So you think you know what you want: But are you sure?
When I was much younger and pondering having children as a life’s path, my girlfriend who had children said, “You should only have kids if you can’t live without having kids—it requires that much commitment.” When I really thought about it, I began to realize that while I had all the proper maternal instincts, the pressure to be a mom was more of a cultural society thing than my own real goal. I could live without making that choice. Ever since, I chose to “birth books and borrow babies” instead.
Marriage and long-term relationships require that much commitment too, and yet we often make the decision not because we really want the relationship we are in or the person we are with, but because we want the fantasy dream of a long-term loving relationship with someone.
When you really look at the source of your goals and desires, you will often discover that you are operating from peer pressure, social norms, and expectations or the desire to create a certain image, more than you actually want the goal. When a goal is generated by ego—the need to get approval from others or the need to control others, you may still achieve the goal (having kids, getting married, starting your own business, etc.), but you may well find that it is a struggle every step of the way.
A woman once told me that she was upset because none of the guys she had dated wanted to marry her. So I simply asked, “If they had, were there any of them that you would have said ‘yes’ to?” She replied, “Oh no, none of them were the right choice for me!” Her ego wanted these men to want her. Social training told her that the men she dated should want to marry her, but she wasn’t trained to stop and ask herself what she really wanted. Truth be told, she didn’t want to marry them, either; that recognition allowed her to move into appreciation rather than resentment. If one had asked her to marry him, her fairy tale desire to say yes would have kicked in and a very big decision may have been made for all the wrong reasons.
A young woman friend of mine who is in the dating stage of life recently confided in me that all of her friends are getting married and having kids and she realized that watching them was pushing her “It is time for me to get married and have kids” buttons. When she really stopped to examine whether that was truly what she wanted at this stage of her life she realized it was not—nor had she met the right guy yet. My guess is that one of the reasons that one out of two marriages end in divorce is because we don’t take the time to make sure we are marrying the right person for the right reasons at the right time. Once we do make that choice, we often don’t make sure that we have the skills and capacity for transcending our ego (judgment, jealousy, possessiveness, the need for approval, and the need to be right) so that we are capable of being compassionate and loving.

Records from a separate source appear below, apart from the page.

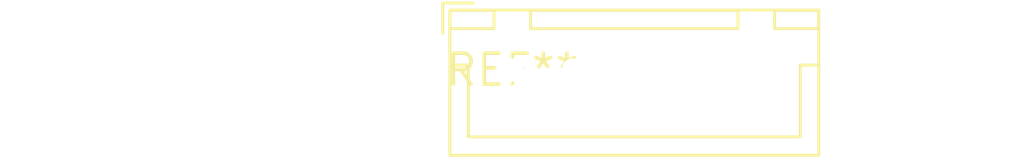
<source format=kicad_pcb>
(kicad_pcb (version 20240108) (generator pcbnew)

  (general
    (thickness 1.6)
  )

  (paper "A4")
  (layers
    (0 "F.Cu" signal)
    (31 "B.Cu" signal)
    (32 "B.Adhes" user "B.Adhesive")
    (33 "F.Adhes" user "F.Adhesive")
    (34 "B.Paste" user)
    (35 "F.Paste" user)
    (36 "B.SilkS" user "B.Silkscreen")
    (37 "F.SilkS" user "F.Silkscreen")
    (38 "B.Mask" user)
    (39 "F.Mask" user)
    (40 "Dwgs.User" user "User.Drawings")
    (41 "Cmts.User" user "User.Comments")
    (42 "Eco1.User" user "User.Eco1")
    (43 "Eco2.User" user "User.Eco2")
    (44 "Edge.Cuts" user)
    (45 "Margin" user)
    (46 "B.CrtYd" user "B.Courtyard")
    (47 "F.CrtYd" user "F.Courtyard")
    (48 "B.Fab" user)
    (49 "F.Fab" user)
    (50 "User.1" user)
    (51 "User.2" user)
    (52 "User.3" user)
    (53 "User.4" user)
    (54 "User.5" user)
    (55 "User.6" user)
    (56 "User.7" user)
    (57 "User.8" user)
    (58 "User.9" user)
  )

  (setup
    (pad_to_mask_clearance 0)
    (pcbplotparams
      (layerselection 0x00010fc_ffffffff)
      (plot_on_all_layers_selection 0x0000000_00000000)
      (disableapertmacros false)
      (usegerberextensions false)
      (usegerberattributes false)
      (usegerberadvancedattributes false)
      (creategerberjobfile false)
      (dashed_line_dash_ratio 12.000000)
      (dashed_line_gap_ratio 3.000000)
      (svgprecision 4)
      (plotframeref false)
      (viasonmask false)
      (mode 1)
      (useauxorigin false)
      (hpglpennumber 1)
      (hpglpenspeed 20)
      (hpglpendiameter 15.000000)
      (dxfpolygonmode false)
      (dxfimperialunits false)
      (dxfusepcbnewfont false)
      (psnegative false)
      (psa4output false)
      (plotreference false)
      (plotvalue false)
      (plotinvisibletext false)
      (sketchpadsonfab false)
      (subtractmaskfromsilk false)
      (outputformat 1)
      (mirror false)
      (drillshape 1)
      (scaleselection 1)
      (outputdirectory "")
    )
  )

  (net 0 "")

  (footprint "JST_XH_B5B-XH-A_1x05_P2.50mm_Vertical" (layer "F.Cu") (at 0 0))

)

</source>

The same holds true for any major decision—starting a business, taking on a new job, going to school for a higher degree, moving to a new place. Whenever you discover a desire or a goal, take the time to analyze whether this is something you really want, something that will really make you happy or will serve you over time. Ask yourself if your commitment is so great that you can’t live with the decision not to do that thing. If you know it is what you really want to do or that this step will bring you what you really want, then go for it, fully committed to learn what you need to know to make give it a good chance of success. Go forth knowing that this decision is your choice.
Love Tip of the Week: What do you want—and why?
Love Tip of the Week: As you launch into a commitment, define “success.” A successful relationship may not be one that lasts, but rather one from which you learn and grow.